I’m not bothering with imposter syndrome this year. I’m not wasting time attempting to put meaning into silence. I’m not living in the past and dwelling on mistakes or cruelties suffered. I’m not waiting for some ultimate version of myself to be created so that I have a new and more efficient armor to walk around the world with.

It’s scary to have to define oneself anew. Not in spite of, not in the absence of, not if circumstances had been different or the right people had shown up in the correct ways at the exact time. The most important occurrence in my journals was the development of a new language, a kindness that I spoke to myself with that had been otherwise absent.

But it’s time to speak it aloud, not just practice reading and writing it. I don’t have to keep pushing for self-improvement, I just have to embody all of the strides that I’ve already made. I have to get comfortable being chill and not allowing everything to feed into this larger narrative that feels so daunting and suffocating when I get bogged down with the overwhelming nature of tying disparate actions together so that they can mean something.

Ultimately, we just have to commit and do the thing. Conditions are never going to be perfect, and flying the plane through the storm probably just makes us better pilots.

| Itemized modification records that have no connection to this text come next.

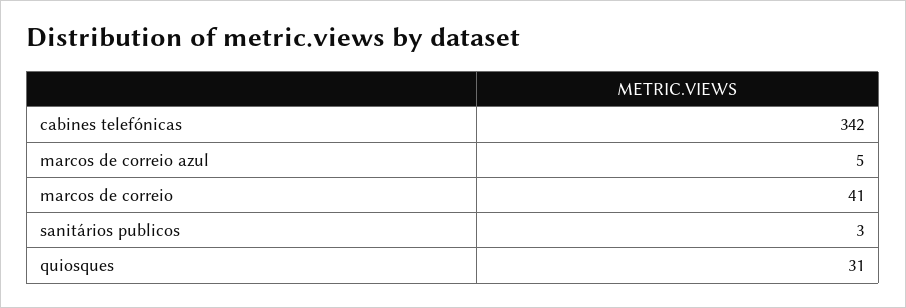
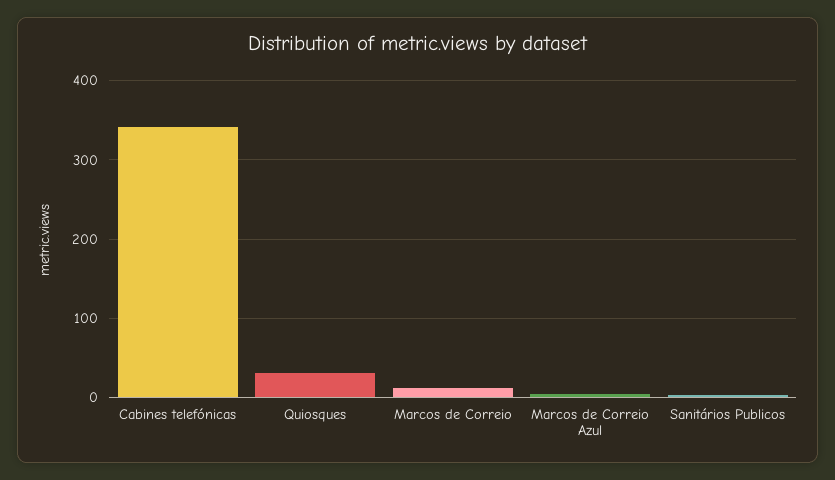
  {
    "cabines telefónicas": 342,
    "marcos de correio azul": 5,
-   "marcos de correio": 41,
+   "marcos de correio": 10,
    "sanitários publicos": 3,
    "quiosques": 31
  }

(Of course there’s an aviation metaphor in here somewhere!)

New Year’s Day has felt strangely melancholy for me so far. I feel like there’s been a weirdly expectant push that this year will be different and a lot of game planning for how to make it so. I think it’s okay if this year is just another year. I think it’s okay if people just want to hang out and be content with their lives and stop the grind. Rid ourselves of the pressure to push for more, for neverending growth, for unnameable and unknowable futures that are just grass-is-greener projections.

It’s okay to be content. It’s okay to not want to follow the newest trend (or to just be exhausted by the rate of the trend cycle in general). It’s okay to laugh and smile and eat food in a way that allows your face to move because it’s okay to age and get wrinkles and have a body that demonstrates it’s been alive.

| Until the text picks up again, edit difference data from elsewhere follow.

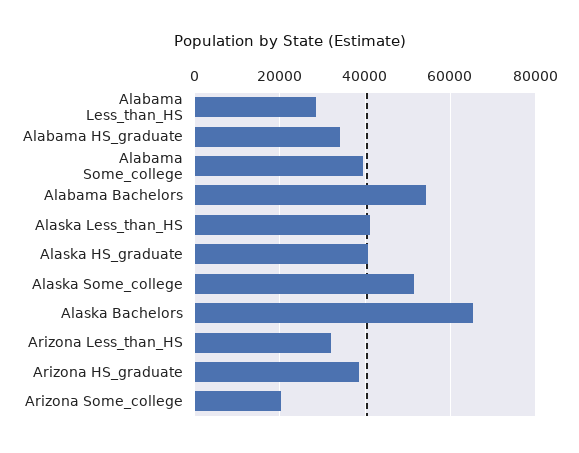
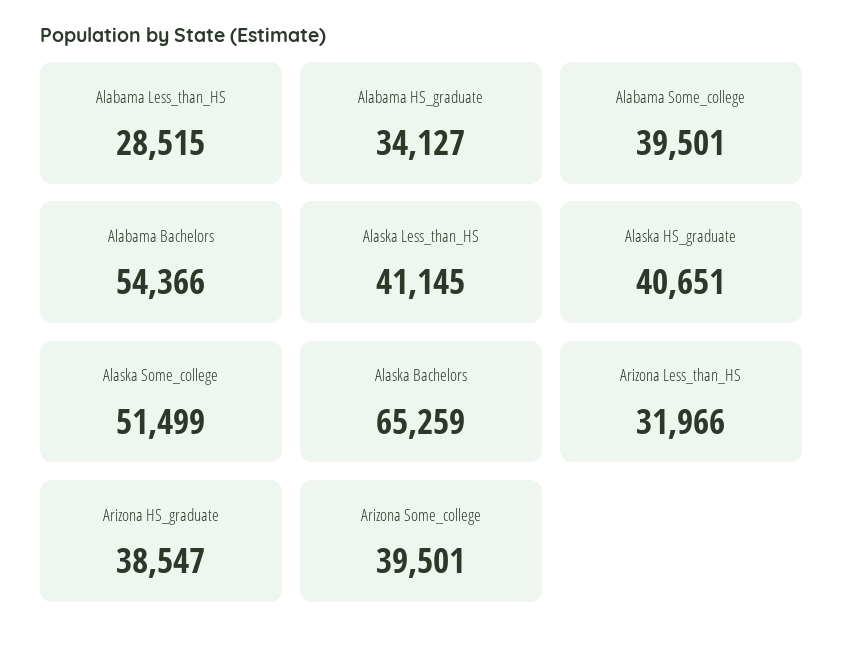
  {
    "Alabama Less_than_HS": 28515,
    "Alabama HS_graduate": 34127,
    "Alabama Some_college": 39501,
    "Alabama Bachelors": 54366,
    "Alaska Less_than_HS": 41145,
    "Alaska HS_graduate": 40651,
    "Alaska Some_college": 51499,
    "Alaska Bachelors": 65259,
    "Arizona Less_than_HS": 31966,
    "Arizona HS_graduate": 38547,
-   "Arizona Some_college": 20000
+   "Arizona Some_college": 39501
  }

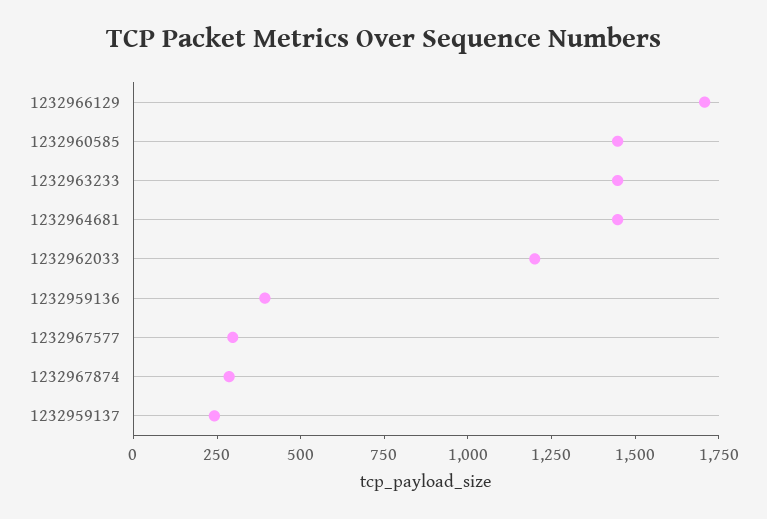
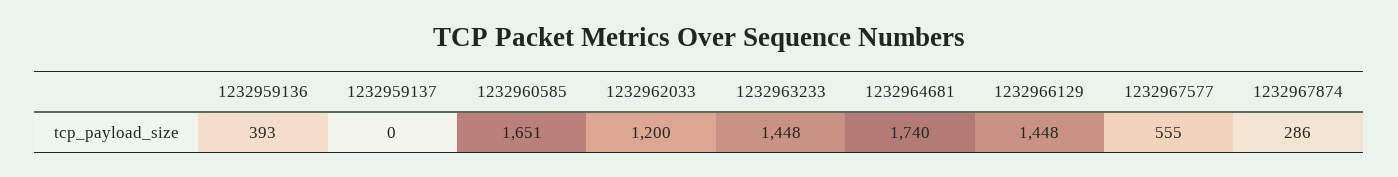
  {
-   "1232966129": 1700,
+   "1232966129": 1448,
-   "1232960585": 1450,
+   "1232960585": 1651,
    "1232963233": 1448,
-   "1232964681": 1450,
+   "1232964681": 1740,
    "1232962033": 1200,
    "1232959136": 393,
-   "1232967577": 300,
+   "1232967577": 555,
    "1232967874": 286,
-   "1232959137": 250
+   "1232959137": 0
  }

(The culture has become alarmingly openly fatphobic again at a rate that is…concerning. So I just want to make it abundantly clear that we’re all suffering under Diet Culture for as long as we all continue to play the game. Pretty Politics and the Meritocracy of Thinness are just two systems I have 0 interest in dabbling with. Everyone is losing. Even and especially the girlies who make it all the way to the top of the pinnacle. We have to liberate ourselves from it. We must be better than it. It’s possibly the largest component of misogyny that has wedged its way so firmly into the culture that most of us fail to recognize just how much generational damage it has done, how much energy it consumes, and how it is used to keep us all subservient. And hungry and tired and cold.)

I’m going to spend less energy on things that don’t make me happy. I’m going to try and stop indulging in outrage culture on the internet because it just ultimately sucks my time and soul and leaves me feeling worse than when I opened up the browser. I’ve always been someone who is extremely online and knows all the news but like, at what cost? And for whose benefit?

I’m going to spend more time outside. I want to walk around the world with fewer shields, I want to be aware of what’s literally going on around me. This mostly means wearing headphones less often, and stopping hiding from the world by going inside my phone. I am committed to developing my own reactions to things without reading what others are thinking first. More books! More media that was made with deep intention! More time doing and less time ruminating!

I hope you had a lovely start to the new year. I hope that there is less pressure and more fun ahead for all of us. And I hope that whatever your goals, intentions, or projections for the year ahead are, you give yourself permission to exist regardless of progress. Welcome to Week One of 2023. Let’s uh, do this!